Военврач посмотрел на него — секунду, как на чудо, как на воду в пустыне. Потом махнул землистой, дрожащей рукой в сторону навесов, под которыми лежала, стонала и умирала целая армия раненых на горстку врачей.
— Хоть из преисподней, — сказал он. — Лишь бы руки. Идёмте. Меня Спивак фамилия. А о том, кто вы и откуда, — после. Если оно будет, это «после».
Под навесами из плащ-палаток лежала тысяча человек. Может, больше. Корнев перестал считать на второй сотне.
Это была не медицина. Это было отчаяние с бинтами. Раненые лежали на земле, на лапнике, на соломе, в три ряда, и между рядами едва можно было пройти, не наступив. Те, кто мог, стонали. Те, кто не мог, молчали — и молчащих Корнев боялся больше. Над всем стоял запах, который он узнал ещё с опушки: кровь, гной, моча, карболка, мокрое сукно и сладковатый, ни с чем не спутываемый дух начавшейся гангрены.
Спивак шёл впереди, и Корнев на ходу читал поле, как читал бы приёмный покой в день большой катастрофы. Сортировка. Здесь её не было. Здесь брались за того, до кого дотянулись, и теряли троих, пока спасали одного безнадёжного.

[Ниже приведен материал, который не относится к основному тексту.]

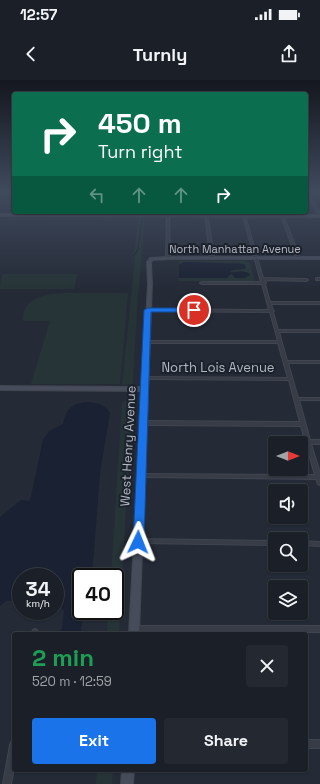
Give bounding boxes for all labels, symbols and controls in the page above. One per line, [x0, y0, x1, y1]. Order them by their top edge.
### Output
text: 12:57 [20, 5, 57, 24]
icon: back [20, 43, 42, 65]
text: Turnly [133, 43, 187, 66]
icon: share [278, 43, 300, 65]
text: 450 m [98, 105, 182, 141]
icon: right [32, 108, 84, 160]
text: Turn right [98, 140, 182, 163]
icon: left [86, 184, 108, 206]
icon: ahead [128, 184, 150, 206]
icon: ahead [170, 184, 192, 206]
icon: right [212, 184, 234, 206]
street label: North Manhattan Avenue [169, 242, 301, 256]
pin [177, 293, 211, 327]
icon: arrive [183, 299, 205, 321]
street label: North Lois Avenue [161, 359, 275, 376]
street label: West Henry Avenue [116, 385, 140, 507]
north arrow [268, 436, 308, 476]
map controls [268, 436, 308, 620]
button: sound [268, 484, 308, 524]
position arrow [117, 521, 159, 563]
button: search [268, 532, 308, 572]
speed limit sign: 40 [72, 568, 124, 620]
text: 34 [26, 576, 50, 602]
button: layers [268, 580, 308, 620]
text: km/h [26, 597, 50, 610]
text: 2 min [32, 642, 94, 673]
button: close [246, 645, 288, 687]
text: 520 m · 12:59 [32, 673, 112, 690]
button: Exit [32, 718, 156, 764]
button: Share [164, 718, 288, 764]

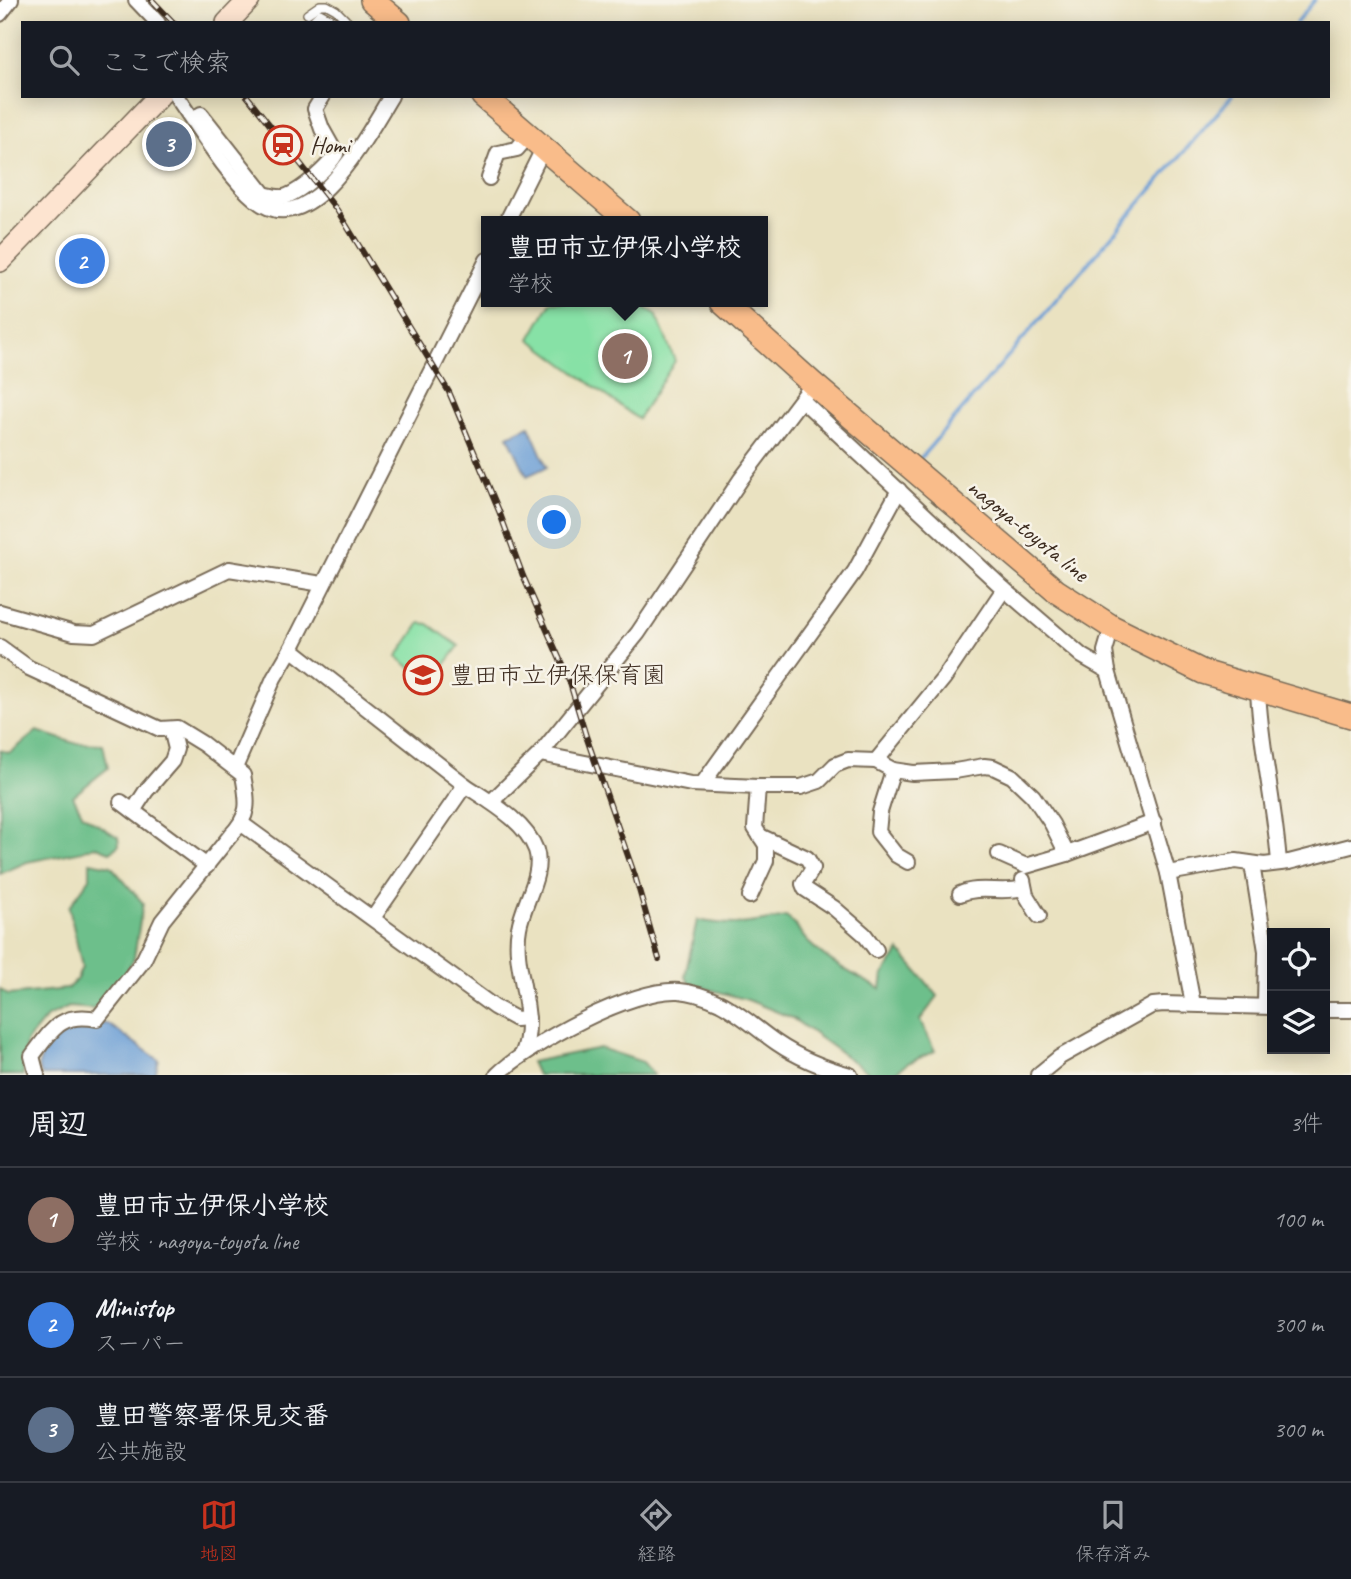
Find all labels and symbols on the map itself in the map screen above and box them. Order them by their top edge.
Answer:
pin: 3 [146,118,192,170]
station icon: Homi [262,124,304,166]
place label: Homi [310,130,352,160]
pin: 2 [59,235,105,287]
pin: 1 [602,330,648,382]
street label: nagoya-toyota line [961,472,1097,590]
your location [537,505,571,539]
school or university icon: 豊田市立伊保保育園 [402,654,444,696]
place label: 豊田市立伊保保育園 [450,660,666,690]

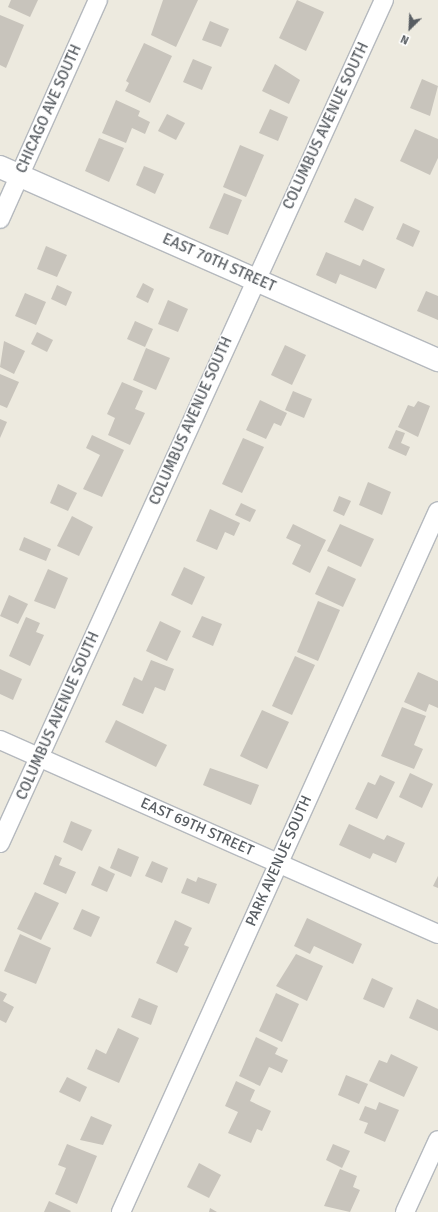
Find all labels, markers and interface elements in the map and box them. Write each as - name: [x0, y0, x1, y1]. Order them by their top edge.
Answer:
- north arrow: [390, 8, 430, 48]
- text: N: [399, 32, 411, 47]
- street label: COLUMBUS AVENUE SOUTH: [279, 40, 373, 212]
- street label: CHICAGO AVE SOUTH: [13, 42, 85, 176]
- street label: EAST 70TH STREET: [160, 230, 278, 296]
- street label: COLUMBUS AVENUE SOUTH: [146, 334, 236, 508]
- street label: COLUMBUS AVENUE SOUTH: [13, 629, 103, 803]
- street label: PARK AVENUE SOUTH: [242, 793, 316, 929]
- street label: EAST 69TH STREET: [138, 794, 256, 860]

— Сколько вас? — спросил Корнев.
— Врачей — трое. Было пятеро. — Спивак не обернулся. — Сестёр восемь. Фельдшеров не считаю, разбежались или полегли. На вот это всё. — Он обвёл рукой навесы. — Перевязочного нет почти. Эфир кончился вчера. Режем без наркоза, по живому. Морфий — слёзы. — Он наконец обернулся, и в воспалённых глазах была не злость, а мёртвая усталость человека, который трое суток проигрывает. — Вы всё ещё хотите приложить руки, доктор? Тут руки сгорают.